> Directions: Reproduce the items from the line with "collector number: 966" to the line with "genus: Clerodendrum", swapping "country" for "nation" and changing nothing else.

--- start of Extracted information ---

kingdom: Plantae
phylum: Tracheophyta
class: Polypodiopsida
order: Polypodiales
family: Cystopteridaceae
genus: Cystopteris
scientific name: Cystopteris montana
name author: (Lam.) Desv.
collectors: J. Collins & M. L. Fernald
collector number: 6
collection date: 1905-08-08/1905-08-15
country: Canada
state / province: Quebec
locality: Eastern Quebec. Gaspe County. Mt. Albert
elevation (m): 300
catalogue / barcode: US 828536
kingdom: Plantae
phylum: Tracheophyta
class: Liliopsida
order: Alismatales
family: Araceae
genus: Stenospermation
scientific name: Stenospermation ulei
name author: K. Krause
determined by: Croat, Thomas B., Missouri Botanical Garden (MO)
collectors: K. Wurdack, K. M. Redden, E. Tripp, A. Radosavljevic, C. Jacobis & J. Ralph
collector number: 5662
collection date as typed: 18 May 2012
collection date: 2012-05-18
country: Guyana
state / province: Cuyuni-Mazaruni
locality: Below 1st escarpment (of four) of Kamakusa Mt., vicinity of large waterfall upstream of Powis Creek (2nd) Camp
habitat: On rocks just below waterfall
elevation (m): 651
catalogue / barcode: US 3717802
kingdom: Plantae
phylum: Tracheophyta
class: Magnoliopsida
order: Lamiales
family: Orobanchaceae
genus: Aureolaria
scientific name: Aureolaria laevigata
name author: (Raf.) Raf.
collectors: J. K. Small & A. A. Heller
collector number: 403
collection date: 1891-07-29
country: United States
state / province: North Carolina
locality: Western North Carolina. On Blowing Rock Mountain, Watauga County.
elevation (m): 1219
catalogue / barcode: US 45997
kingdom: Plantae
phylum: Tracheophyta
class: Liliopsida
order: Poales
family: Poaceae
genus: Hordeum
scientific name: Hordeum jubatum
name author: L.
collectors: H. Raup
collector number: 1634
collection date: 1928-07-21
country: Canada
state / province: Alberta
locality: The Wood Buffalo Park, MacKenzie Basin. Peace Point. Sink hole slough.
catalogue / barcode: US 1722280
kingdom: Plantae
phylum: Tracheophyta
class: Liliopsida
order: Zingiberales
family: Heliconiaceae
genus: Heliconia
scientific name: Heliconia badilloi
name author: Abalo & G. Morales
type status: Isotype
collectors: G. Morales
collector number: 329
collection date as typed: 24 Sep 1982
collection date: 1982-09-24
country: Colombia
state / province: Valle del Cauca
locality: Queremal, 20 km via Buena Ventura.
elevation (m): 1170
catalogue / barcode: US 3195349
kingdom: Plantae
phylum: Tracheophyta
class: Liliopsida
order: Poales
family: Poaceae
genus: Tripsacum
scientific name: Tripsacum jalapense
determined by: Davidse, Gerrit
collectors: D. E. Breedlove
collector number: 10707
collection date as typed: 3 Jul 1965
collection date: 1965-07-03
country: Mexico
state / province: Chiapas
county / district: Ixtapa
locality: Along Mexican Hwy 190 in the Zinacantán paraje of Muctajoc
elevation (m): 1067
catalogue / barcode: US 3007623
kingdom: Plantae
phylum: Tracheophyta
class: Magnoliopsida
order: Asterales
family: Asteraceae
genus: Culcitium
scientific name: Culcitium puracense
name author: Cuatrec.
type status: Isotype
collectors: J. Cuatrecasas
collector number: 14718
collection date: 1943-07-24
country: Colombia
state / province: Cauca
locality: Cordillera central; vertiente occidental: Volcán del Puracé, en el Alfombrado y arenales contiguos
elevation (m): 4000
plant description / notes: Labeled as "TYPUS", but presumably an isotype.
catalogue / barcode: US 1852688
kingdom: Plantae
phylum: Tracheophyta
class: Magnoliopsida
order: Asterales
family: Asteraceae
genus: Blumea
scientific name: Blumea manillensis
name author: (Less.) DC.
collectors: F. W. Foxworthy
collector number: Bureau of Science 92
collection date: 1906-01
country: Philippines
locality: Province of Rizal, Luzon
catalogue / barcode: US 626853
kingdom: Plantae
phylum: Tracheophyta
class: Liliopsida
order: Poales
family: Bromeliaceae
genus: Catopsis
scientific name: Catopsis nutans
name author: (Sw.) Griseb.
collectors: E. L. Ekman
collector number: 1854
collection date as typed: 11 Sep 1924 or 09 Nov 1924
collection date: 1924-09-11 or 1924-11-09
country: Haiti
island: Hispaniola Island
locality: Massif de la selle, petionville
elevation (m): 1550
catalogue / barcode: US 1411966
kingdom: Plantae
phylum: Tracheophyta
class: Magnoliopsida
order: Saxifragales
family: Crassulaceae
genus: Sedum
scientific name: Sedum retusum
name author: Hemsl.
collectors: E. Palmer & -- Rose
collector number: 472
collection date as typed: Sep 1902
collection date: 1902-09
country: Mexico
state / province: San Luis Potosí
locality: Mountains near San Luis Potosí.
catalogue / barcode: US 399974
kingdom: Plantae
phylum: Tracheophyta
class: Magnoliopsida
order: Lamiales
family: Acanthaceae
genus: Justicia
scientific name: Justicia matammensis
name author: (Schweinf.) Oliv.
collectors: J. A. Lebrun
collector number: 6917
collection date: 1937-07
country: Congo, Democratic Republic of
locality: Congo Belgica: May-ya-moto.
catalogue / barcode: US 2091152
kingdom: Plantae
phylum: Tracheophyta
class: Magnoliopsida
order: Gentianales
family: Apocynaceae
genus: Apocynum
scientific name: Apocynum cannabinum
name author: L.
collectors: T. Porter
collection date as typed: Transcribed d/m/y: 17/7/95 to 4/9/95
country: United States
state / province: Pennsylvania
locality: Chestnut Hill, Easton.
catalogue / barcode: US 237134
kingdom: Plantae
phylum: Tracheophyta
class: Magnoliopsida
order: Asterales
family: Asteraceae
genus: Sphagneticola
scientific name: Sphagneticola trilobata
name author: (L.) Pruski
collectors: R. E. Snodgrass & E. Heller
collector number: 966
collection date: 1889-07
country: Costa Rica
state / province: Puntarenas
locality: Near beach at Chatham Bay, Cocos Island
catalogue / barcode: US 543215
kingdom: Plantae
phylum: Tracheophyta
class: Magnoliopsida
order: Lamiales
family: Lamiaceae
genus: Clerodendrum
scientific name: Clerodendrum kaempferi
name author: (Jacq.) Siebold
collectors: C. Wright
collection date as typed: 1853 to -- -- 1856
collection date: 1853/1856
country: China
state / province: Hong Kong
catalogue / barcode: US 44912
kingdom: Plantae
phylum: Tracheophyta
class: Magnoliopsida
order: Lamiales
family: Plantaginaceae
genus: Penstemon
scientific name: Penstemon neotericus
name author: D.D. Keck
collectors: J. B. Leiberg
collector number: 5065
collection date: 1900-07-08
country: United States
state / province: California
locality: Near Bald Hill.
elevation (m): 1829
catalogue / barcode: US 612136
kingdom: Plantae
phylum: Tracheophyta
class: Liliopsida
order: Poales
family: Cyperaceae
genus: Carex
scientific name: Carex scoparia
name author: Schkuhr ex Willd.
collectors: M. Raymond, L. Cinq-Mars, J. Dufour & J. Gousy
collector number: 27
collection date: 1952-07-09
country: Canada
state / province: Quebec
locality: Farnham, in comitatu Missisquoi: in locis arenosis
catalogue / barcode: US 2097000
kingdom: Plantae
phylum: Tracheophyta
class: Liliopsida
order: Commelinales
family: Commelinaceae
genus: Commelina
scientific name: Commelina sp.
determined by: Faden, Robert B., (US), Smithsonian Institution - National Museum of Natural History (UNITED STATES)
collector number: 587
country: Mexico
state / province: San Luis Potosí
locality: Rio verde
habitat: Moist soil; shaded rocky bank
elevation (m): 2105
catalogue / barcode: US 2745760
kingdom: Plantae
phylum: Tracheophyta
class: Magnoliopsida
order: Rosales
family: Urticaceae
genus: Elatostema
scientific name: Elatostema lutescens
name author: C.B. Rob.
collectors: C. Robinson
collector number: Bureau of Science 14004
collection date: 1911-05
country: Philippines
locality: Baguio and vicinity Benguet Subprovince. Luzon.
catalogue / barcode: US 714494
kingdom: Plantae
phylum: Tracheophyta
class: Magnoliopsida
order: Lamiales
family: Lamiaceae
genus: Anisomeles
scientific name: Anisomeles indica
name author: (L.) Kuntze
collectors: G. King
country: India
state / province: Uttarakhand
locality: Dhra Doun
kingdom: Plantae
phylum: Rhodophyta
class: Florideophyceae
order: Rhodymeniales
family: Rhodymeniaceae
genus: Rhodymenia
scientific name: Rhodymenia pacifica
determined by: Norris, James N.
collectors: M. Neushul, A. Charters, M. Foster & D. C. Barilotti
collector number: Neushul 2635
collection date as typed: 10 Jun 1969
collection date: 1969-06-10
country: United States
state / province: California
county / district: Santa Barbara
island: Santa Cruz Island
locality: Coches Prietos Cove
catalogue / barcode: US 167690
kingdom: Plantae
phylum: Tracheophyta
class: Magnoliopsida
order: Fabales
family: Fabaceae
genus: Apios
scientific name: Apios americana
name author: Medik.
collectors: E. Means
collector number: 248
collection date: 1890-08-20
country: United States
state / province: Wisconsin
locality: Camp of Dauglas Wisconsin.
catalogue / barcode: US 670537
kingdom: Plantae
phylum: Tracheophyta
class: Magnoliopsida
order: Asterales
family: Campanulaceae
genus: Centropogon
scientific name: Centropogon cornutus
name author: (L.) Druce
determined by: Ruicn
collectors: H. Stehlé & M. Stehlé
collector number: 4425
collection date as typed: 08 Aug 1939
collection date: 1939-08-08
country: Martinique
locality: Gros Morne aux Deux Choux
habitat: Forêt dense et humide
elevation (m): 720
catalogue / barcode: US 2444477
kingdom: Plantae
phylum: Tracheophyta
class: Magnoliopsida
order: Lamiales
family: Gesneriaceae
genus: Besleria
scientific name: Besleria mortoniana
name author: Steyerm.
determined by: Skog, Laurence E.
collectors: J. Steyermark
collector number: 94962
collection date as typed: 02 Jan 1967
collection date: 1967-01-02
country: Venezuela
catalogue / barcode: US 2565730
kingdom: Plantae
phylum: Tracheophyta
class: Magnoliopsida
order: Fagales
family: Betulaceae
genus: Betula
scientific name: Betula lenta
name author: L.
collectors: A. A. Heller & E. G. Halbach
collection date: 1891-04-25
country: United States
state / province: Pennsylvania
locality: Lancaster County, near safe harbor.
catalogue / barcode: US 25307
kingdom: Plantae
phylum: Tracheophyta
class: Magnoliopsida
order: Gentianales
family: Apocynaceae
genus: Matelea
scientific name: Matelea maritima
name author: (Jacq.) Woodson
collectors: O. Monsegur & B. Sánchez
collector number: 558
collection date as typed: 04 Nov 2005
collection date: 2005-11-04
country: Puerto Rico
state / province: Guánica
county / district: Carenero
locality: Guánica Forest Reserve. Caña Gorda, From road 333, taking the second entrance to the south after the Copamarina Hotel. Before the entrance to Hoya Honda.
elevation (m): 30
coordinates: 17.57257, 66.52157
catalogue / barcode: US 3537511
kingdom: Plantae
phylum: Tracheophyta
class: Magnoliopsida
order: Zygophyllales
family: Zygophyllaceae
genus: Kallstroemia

--- end of Extracted information ---

> Exercise solution:
collector number: 966
collection date: 1889-07
nation: Costa Rica
state / province: Puntarenas
locality: Near beach at Chatham Bay, Cocos Island
catalogue / barcode: US 543215
kingdom: Plantae
phylum: Tracheophyta
class: Magnoliopsida
order: Lamiales
family: Lamiaceae
genus: Clerodendrum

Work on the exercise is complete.